[Page images with extracted text]
++++
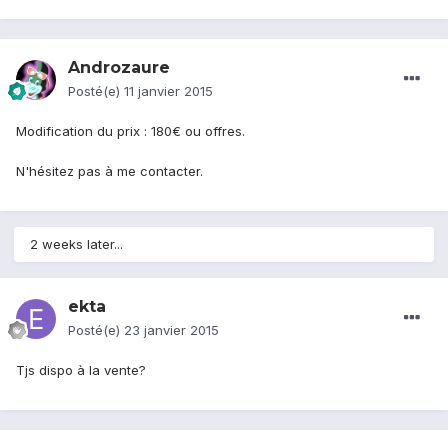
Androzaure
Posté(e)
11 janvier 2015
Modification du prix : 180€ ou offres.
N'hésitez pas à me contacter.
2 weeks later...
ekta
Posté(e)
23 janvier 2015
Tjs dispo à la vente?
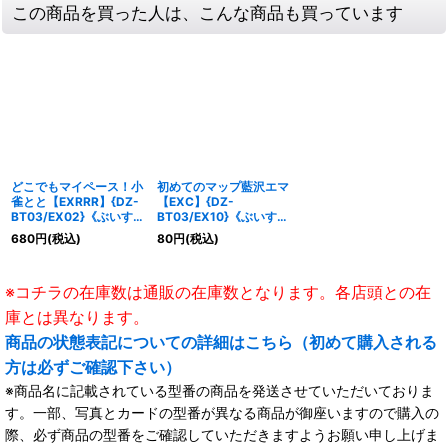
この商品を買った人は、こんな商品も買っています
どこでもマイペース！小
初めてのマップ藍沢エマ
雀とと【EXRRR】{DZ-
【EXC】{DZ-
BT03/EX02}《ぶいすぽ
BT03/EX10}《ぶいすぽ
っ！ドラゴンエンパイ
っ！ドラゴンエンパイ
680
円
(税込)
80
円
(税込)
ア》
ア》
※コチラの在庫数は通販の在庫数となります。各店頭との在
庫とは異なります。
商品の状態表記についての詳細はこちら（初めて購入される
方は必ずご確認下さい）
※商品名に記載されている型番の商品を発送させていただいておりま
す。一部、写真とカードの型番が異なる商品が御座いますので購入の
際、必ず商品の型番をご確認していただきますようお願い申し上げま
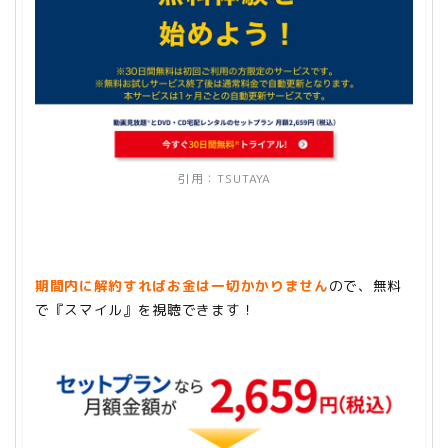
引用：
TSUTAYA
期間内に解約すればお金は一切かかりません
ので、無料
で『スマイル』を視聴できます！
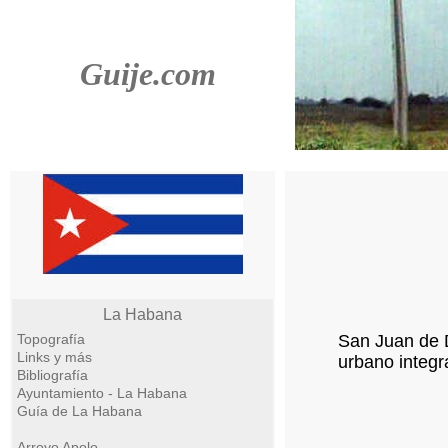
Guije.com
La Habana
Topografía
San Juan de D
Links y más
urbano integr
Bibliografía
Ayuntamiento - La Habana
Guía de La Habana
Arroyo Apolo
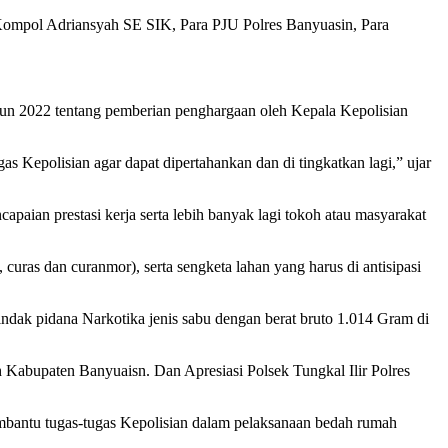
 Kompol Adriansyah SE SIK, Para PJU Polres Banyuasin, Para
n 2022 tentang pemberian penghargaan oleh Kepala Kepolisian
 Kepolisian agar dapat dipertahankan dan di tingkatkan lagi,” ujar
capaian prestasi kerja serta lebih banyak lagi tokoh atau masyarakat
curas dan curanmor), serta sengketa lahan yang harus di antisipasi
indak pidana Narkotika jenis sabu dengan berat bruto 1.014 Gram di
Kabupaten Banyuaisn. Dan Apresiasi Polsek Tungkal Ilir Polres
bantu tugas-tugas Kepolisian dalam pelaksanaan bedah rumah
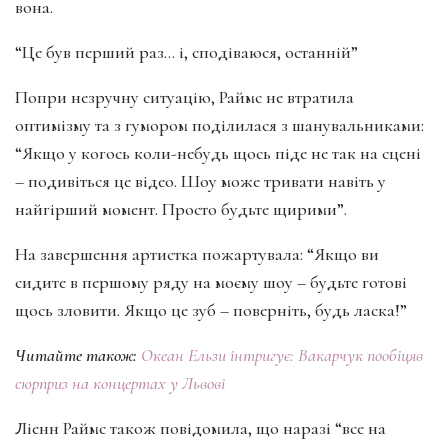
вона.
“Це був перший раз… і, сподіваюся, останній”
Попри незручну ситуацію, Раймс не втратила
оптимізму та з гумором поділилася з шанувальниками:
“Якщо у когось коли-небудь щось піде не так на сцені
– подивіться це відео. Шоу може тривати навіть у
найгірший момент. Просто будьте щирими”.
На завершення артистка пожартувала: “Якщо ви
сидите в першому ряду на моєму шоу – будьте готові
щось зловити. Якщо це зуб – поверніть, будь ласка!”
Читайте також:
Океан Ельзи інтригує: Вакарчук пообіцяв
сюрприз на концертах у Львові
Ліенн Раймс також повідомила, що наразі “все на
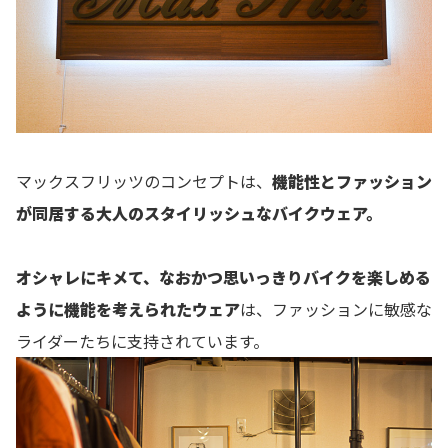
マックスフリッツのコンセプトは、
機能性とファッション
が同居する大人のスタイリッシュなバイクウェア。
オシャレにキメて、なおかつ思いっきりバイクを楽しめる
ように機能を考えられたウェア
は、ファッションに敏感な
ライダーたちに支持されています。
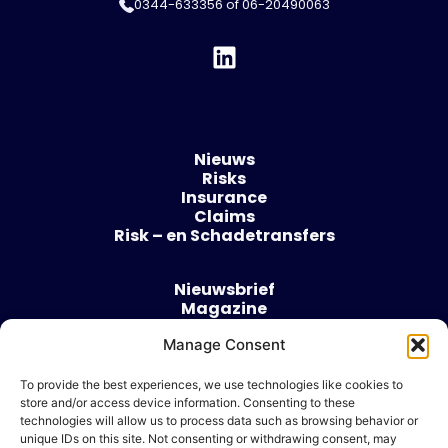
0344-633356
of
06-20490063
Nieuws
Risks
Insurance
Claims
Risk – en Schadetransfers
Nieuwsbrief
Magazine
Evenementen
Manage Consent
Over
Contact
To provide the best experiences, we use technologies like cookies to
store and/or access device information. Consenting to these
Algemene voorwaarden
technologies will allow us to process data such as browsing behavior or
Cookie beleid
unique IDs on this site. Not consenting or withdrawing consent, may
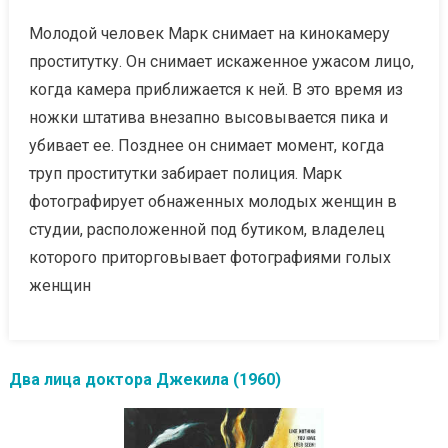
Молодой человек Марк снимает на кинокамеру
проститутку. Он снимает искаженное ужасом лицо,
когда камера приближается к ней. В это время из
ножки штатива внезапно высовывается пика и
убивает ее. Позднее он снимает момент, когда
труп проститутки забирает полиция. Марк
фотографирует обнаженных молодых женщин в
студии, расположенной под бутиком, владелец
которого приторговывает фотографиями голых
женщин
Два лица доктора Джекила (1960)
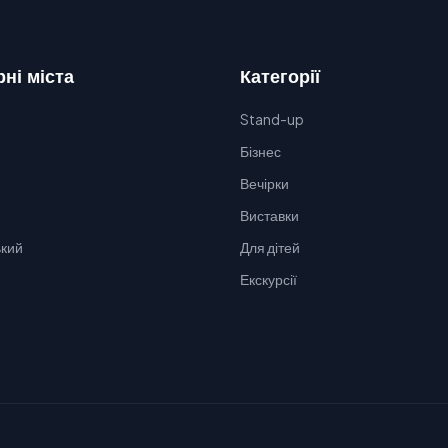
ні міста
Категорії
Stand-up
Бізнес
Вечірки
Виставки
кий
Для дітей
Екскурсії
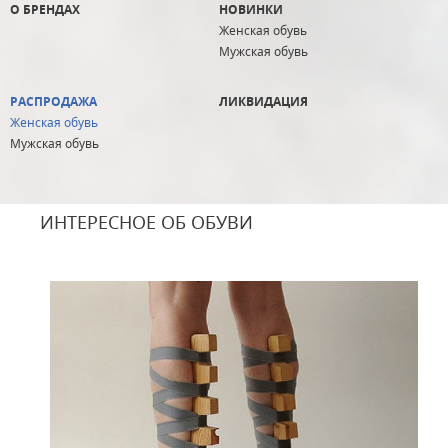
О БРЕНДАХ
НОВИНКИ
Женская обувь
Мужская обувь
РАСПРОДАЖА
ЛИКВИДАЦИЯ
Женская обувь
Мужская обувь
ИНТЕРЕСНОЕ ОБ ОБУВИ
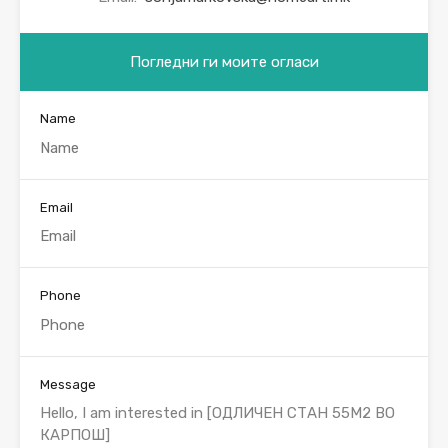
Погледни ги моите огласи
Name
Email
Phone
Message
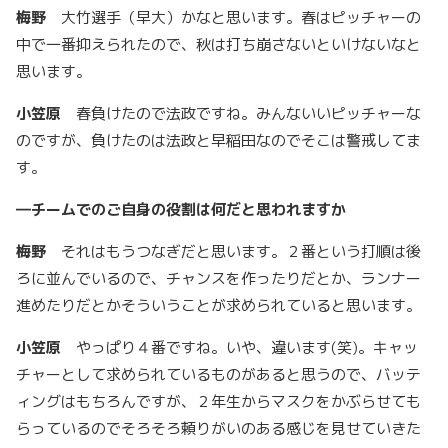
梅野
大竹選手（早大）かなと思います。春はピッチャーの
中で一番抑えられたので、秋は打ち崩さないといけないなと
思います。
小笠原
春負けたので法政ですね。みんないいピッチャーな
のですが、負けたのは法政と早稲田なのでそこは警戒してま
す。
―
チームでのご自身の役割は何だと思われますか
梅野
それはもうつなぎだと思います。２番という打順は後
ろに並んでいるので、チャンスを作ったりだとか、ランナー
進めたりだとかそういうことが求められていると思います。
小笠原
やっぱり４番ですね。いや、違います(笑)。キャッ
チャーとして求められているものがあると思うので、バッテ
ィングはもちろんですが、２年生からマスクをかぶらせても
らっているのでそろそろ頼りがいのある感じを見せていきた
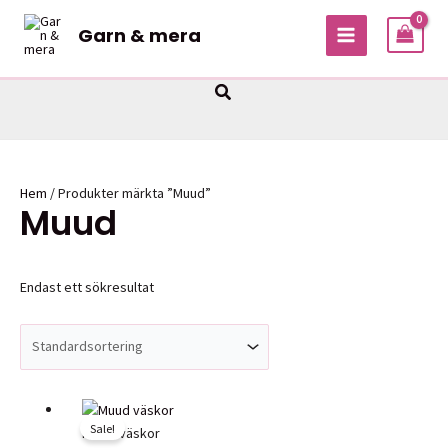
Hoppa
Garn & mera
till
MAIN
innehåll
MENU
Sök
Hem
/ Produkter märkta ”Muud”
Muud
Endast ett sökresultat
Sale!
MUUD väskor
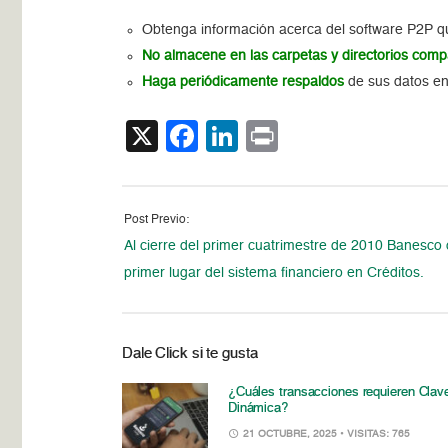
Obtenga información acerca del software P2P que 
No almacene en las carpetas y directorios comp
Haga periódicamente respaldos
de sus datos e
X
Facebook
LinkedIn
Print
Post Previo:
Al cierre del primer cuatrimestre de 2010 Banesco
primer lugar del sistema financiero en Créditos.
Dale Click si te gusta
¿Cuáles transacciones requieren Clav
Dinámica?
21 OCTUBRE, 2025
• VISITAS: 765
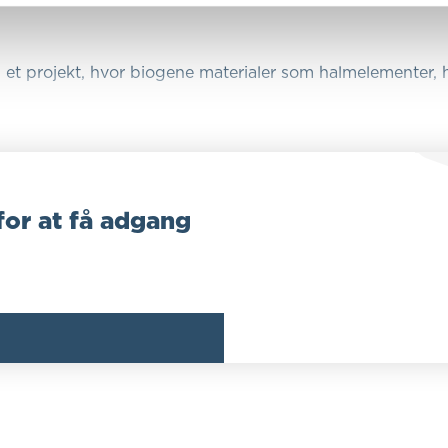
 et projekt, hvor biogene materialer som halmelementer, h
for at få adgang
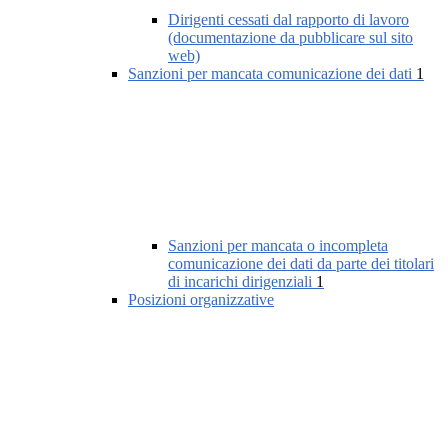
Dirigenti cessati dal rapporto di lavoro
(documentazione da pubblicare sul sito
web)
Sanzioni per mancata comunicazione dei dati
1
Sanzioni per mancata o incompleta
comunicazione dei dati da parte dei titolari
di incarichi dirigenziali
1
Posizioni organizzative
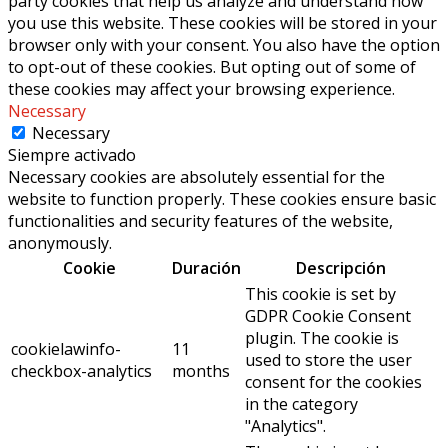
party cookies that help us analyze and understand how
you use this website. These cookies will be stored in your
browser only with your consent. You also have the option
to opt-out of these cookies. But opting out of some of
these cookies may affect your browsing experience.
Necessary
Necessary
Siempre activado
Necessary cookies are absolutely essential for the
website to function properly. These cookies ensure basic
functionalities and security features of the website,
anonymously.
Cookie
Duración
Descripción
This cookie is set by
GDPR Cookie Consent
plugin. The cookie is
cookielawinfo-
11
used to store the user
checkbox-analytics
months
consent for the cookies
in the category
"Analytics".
++++
- **Instructions for the task**
Which lines of the data contain the word "website"? Return each of them in full.

- **Task response**
you use this website. These cookies will be stored in your
website to function properly. These cookies ensure basic
functionalities and security features of the website,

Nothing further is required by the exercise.